En aquellos tiempos no se acostumbraba —pues no había ni infraestructura ni facilidades económicas que lo permitieran— pasar la luna de miel en un hotel o en un lugar diferente al pueblo. Los novios se desposaban en el lugar donde iban a vivir, que a veces era una habitación en la casa de los padres de él o de ella. En el caso de Marianito y Juana, el lugar elegido fue la casa, ubicada en un barrio de los altos de El Paso, que Marianito había heredado de sus padres; una de dos plantas que en la baja tenía la lonja, o lugar de despejo, y en la alta el dormitorio y las otras dependencias básicas. El dormitorio contaba con una especie de terraza cuyo borde exterior quedaba justo sobre la entrada de la lonja.
La noche de la boda, la celebración fue también en esa casa, y un poco antes de media noche los invitados se retiraron todos… excepto los amigos “celestinos” de Marianito que se fueron a los bajos de la casa y se escondieron, pegados a la puerta de la lonja, y aguardaron pacientemente.
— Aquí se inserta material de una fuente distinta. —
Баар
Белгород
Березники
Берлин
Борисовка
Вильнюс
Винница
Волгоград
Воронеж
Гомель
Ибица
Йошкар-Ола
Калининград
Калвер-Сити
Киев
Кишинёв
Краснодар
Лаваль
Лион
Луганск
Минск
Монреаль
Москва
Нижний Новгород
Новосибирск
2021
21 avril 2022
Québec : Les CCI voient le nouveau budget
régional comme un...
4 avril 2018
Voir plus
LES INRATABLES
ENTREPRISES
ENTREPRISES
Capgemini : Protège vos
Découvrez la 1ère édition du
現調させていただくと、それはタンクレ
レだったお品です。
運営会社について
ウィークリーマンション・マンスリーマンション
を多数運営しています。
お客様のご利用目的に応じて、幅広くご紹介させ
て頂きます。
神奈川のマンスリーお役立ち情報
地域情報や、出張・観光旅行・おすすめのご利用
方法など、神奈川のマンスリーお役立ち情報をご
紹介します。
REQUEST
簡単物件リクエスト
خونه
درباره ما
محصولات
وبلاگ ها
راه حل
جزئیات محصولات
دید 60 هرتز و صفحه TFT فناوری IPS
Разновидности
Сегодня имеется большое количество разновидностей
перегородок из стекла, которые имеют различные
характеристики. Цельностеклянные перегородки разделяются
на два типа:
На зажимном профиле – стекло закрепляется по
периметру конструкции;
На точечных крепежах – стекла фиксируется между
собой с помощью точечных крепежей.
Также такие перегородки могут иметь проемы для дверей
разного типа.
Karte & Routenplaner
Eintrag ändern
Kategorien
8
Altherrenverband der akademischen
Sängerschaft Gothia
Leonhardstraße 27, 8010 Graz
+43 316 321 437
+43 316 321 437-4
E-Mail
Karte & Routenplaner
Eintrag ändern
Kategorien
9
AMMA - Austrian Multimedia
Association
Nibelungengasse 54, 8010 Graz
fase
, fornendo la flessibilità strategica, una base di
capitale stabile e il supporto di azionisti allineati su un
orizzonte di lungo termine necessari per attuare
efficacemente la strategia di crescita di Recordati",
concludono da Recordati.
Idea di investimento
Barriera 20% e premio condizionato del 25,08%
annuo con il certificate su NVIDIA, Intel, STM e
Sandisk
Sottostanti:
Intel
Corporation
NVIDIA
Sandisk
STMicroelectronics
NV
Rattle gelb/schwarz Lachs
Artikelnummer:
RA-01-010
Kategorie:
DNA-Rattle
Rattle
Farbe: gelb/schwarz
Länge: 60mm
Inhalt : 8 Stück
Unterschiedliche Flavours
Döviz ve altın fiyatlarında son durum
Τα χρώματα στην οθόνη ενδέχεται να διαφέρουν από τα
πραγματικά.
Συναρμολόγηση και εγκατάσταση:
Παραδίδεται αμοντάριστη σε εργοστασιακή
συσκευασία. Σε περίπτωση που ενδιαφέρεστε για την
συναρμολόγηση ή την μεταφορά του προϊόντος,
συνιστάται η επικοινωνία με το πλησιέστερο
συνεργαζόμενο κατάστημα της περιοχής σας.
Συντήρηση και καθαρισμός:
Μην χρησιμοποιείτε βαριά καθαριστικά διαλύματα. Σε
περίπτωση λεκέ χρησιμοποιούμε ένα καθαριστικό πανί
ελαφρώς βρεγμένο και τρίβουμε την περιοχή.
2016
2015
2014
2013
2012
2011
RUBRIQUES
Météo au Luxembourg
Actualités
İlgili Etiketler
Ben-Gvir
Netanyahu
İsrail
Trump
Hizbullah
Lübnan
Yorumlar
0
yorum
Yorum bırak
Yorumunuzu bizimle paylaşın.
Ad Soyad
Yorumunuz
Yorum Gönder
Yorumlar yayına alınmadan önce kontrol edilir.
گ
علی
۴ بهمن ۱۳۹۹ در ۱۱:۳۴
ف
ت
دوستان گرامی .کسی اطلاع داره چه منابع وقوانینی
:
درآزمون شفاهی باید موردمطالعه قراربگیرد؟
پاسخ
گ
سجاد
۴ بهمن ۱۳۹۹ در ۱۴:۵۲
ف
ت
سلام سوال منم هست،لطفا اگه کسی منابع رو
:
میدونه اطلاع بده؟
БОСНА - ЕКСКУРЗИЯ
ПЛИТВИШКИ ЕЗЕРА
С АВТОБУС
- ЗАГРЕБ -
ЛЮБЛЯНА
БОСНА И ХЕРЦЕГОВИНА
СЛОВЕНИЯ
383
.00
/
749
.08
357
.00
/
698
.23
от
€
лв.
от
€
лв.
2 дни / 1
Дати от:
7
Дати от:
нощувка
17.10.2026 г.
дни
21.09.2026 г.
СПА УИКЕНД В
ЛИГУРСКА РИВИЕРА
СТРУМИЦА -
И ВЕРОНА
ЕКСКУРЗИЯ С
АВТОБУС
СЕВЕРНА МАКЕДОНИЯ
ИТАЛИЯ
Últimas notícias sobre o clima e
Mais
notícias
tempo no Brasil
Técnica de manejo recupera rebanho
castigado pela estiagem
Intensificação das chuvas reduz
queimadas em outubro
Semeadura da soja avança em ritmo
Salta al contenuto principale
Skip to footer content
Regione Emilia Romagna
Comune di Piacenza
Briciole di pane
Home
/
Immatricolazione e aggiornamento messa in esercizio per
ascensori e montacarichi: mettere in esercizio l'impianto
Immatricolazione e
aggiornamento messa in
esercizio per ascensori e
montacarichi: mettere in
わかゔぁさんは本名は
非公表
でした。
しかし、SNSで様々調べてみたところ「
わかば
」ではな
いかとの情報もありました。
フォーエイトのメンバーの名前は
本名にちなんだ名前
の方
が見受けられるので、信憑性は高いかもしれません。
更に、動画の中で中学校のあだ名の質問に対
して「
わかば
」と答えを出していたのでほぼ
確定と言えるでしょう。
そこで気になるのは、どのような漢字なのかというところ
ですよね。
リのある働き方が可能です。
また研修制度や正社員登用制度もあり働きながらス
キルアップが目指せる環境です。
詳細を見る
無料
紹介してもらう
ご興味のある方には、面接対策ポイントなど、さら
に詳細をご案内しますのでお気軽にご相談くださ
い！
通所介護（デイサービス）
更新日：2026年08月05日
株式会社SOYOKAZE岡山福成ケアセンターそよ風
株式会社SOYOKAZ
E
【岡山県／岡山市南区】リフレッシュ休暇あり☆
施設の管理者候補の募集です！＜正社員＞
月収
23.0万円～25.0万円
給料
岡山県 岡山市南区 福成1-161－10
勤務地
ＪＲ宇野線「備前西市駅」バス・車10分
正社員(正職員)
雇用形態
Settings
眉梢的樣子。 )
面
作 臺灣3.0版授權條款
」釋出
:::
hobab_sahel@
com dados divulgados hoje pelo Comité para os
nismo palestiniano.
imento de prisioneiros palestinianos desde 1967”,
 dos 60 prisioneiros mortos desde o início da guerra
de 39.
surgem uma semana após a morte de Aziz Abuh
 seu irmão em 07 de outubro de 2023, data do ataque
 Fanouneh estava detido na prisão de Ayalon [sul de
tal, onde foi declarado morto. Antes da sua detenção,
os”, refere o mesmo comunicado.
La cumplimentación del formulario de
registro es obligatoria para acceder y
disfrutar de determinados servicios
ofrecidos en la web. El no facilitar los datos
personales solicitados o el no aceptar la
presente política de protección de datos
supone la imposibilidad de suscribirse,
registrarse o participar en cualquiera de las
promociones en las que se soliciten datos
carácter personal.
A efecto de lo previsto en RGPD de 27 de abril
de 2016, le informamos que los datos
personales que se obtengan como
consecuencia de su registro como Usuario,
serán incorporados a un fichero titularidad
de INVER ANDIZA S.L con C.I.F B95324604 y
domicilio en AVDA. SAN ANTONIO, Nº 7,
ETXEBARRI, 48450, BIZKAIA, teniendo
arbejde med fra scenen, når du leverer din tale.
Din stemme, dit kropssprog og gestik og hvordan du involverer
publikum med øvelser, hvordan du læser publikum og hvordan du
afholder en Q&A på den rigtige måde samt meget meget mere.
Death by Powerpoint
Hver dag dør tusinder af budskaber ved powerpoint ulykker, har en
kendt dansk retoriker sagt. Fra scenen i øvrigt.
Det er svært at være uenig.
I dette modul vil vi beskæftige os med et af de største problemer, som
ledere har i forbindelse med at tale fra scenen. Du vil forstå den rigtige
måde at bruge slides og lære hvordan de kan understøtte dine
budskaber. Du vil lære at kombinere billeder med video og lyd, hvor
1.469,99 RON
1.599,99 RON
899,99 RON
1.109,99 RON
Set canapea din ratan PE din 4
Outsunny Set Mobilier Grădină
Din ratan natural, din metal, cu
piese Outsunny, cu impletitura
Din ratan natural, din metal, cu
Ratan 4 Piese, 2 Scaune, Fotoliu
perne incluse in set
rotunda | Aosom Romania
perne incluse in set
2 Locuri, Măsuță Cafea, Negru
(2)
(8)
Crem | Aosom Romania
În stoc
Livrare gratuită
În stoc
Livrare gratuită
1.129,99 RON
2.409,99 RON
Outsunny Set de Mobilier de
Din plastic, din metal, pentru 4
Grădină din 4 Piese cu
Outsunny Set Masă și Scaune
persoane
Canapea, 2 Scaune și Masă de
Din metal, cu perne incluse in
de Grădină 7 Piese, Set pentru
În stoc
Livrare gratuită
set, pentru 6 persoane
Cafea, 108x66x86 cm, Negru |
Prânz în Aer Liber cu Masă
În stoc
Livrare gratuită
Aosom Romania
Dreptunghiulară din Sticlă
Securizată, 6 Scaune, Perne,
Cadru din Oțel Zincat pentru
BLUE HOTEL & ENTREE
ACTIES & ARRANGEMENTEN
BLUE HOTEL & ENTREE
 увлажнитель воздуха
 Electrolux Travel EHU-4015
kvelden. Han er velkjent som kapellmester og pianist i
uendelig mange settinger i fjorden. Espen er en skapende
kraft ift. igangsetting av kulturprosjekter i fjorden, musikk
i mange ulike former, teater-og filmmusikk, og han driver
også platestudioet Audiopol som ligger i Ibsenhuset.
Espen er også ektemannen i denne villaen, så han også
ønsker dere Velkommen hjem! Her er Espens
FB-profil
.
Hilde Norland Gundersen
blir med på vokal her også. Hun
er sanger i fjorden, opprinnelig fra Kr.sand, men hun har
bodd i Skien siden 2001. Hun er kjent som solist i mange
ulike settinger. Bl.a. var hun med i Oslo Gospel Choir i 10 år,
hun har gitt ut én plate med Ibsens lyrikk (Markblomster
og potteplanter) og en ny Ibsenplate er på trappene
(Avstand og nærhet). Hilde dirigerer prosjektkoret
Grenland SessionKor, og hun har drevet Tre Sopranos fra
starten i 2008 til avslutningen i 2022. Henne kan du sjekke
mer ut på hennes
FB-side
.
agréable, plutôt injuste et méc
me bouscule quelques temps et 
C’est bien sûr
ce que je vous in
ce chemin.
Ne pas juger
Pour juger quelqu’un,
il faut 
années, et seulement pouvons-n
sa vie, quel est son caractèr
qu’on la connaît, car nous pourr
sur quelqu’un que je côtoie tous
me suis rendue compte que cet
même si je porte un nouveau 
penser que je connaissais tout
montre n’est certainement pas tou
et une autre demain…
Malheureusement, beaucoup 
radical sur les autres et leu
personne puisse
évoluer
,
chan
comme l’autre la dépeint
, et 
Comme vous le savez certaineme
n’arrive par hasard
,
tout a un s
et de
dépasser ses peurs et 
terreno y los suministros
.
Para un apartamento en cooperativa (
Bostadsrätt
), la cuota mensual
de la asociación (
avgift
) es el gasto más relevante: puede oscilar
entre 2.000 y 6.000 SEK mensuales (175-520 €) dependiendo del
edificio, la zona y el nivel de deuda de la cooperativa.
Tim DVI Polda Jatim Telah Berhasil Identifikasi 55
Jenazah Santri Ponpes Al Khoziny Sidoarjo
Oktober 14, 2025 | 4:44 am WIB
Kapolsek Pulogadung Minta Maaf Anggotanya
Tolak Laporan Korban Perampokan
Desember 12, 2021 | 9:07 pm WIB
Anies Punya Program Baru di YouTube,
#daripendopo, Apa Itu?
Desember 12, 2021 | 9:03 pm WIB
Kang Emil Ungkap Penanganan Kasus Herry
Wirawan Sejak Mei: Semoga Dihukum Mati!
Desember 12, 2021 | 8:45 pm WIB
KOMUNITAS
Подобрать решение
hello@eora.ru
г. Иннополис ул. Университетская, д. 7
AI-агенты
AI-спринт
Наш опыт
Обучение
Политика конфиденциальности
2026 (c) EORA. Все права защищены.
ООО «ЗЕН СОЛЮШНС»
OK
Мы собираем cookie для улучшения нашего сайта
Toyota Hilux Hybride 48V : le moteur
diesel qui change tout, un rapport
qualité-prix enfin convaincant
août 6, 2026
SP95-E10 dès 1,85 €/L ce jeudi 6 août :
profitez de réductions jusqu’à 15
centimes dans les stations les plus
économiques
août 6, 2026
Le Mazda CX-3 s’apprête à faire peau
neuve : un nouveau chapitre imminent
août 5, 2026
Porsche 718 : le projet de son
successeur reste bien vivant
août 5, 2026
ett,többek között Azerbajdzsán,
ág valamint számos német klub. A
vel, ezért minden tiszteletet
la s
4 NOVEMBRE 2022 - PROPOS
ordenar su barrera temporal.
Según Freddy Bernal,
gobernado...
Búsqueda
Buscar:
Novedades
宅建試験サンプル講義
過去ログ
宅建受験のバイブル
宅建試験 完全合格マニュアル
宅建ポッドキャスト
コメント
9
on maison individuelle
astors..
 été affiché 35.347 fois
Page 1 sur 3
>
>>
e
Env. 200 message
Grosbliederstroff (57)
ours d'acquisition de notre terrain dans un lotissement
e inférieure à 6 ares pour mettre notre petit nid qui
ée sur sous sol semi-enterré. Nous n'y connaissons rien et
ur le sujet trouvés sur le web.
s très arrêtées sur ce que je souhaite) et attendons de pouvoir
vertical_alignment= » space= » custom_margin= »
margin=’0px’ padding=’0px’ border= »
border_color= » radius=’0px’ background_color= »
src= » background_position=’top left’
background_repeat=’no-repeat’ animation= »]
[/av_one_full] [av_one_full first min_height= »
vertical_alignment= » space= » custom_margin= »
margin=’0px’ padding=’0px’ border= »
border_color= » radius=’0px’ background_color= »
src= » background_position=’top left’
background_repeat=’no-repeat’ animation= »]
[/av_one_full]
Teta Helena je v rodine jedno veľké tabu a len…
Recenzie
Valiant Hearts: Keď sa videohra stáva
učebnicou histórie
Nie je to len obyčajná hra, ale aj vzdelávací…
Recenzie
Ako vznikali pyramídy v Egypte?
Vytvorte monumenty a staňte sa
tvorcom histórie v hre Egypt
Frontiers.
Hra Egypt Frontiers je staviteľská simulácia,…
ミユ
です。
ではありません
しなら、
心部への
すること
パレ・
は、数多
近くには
Como a eso de las dos de la madrugada se oyó el rechinar de una puerta seguido por unos pasos en la terraza que procedían del dormitorio. Los amigos de Marianito, aún bien pegados a la puerta de la lonja para que la luz de la Luna no los hiciera visibles, miraron hacía arriba y, cuando la llama del mechero que Marianito usó para dar fuego a su pipa iluminó completamente la cara de éste, parado al borde de la terraza y dispuesto a “echarse un cachimbazo”, se separaron enseguida de la puerta hasta un punto en que Marianito pudiera verlos, y con un “¡Psst!” en baja voz para que Juana no oyera, llamaron su atención.
Marianito miró hacia abajo, y entonces ellos, igualmente en voz baja, le preguntaron:
—Marianito, Marianito, ¿cómo estuvo eso?
La expresión de Marianito se tornó radiante como la de un niño que encuentra el regalo de Reyes que tanto deseaba, y a voz en cuello, y con tono de alborozada alegría, contestó:
—¡¡Coño, eso es más bueno que el arroz con leche!!